複数プロジェクトを横断してみたい初心者PMにおすすめのツール

プロジェクトマネージャーになりたての方や、小規模プロジェクトを同時に管理する方には、全体像の把握しやすさが重要です。

  • Asana:ポートフォリオ機能で各プロジェクトの健康状態を色分け表示できます。
  • monday.com:高度なダッシュボードで遅延タスク一覧など、自分だけの管理画面を作成可能です。
  • Jira:エンジニアチームのマネージャー向け。ロードマップ機能で開発プロセス全体を俯瞰できます。

ガントチャート共有ツールの導入でプロジェクト管理は次のステージ

ツール導入はスタートラインです。
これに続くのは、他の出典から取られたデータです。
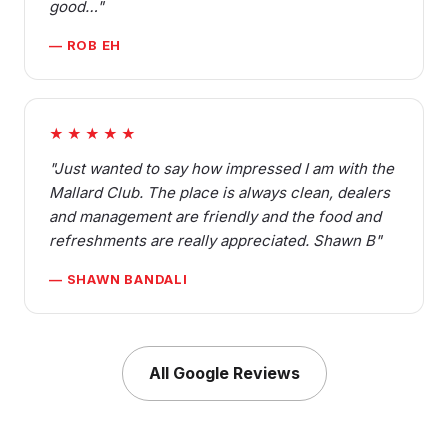
good…"
— ROB EH
★★★★★
"Just wanted to say how impressed I am with the
Mallard Club. The place is always clean, dealers
and management are friendly and the food and
refreshments are really appreciated. Shawn B"
— SHAWN BANDALI
All Google Reviews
成功のための3ステップを実践しましょう。

  1. 無料トライアルで操作感を試す:実際のデータに近いサンプルで主要メンバーに操作してもらい、具体的な課題を確認します。
  2. チームに合ったツールで情報共有をスムーズに:導入後はツールのコメント機能での報告を徹底するなど、基本的なルールを全員で守ります。
  3. プロジェクト全体の生産性を向上させる:蓄積されたデータから人員配置の最適化や将来の計画精度向上に繋げ、成果を最大化させます。

直感的で“丁度いい”タスク管理ツールなら「MOTHMOTH」

https://mothmoth-task.com/

多機能すぎても使いこなせるか不安、もっと直感的に使えるツールはないか。そんな方におすすめなのが、丁度いいタスク管理ツール MOTHMOTH です。

  • 複数プロジェクトを1画面で直感的に把握できる一覧性
  • 設定不要ですぐに使えるシンプルな操作感
  • 複雑な階層構造も無限に設定可能な柔軟性

Excelでの管理に限界を感じているなら、ぜひ一度1ヶ月の無料トライアルでその使い心地を体験してみてください。

ガントチャート共有ツールを活用してチームの生産性を最大化しよう

最後に、継続的に活用していくためのポイントを整理します。

  • ツール導入の目的をチームで共有する:Excelの二度手間をなくすといった具体的な目的を共有し、主体的な活用を促します。
  • 定着に向けたルール作りとフォローアップ:担当者と期限の入力徹底など、最低限のルールを決めて根気強くフォローします。
  • PDCAを回して管理を改善し続ける:蓄積されたデータからボトルネックを分析し、プロセスそのものを改善し続けます。

ツールはあくまで手段です。それを活用して管理プロセスを磨き続けることが、チームの生産性を最大化する唯一の道です。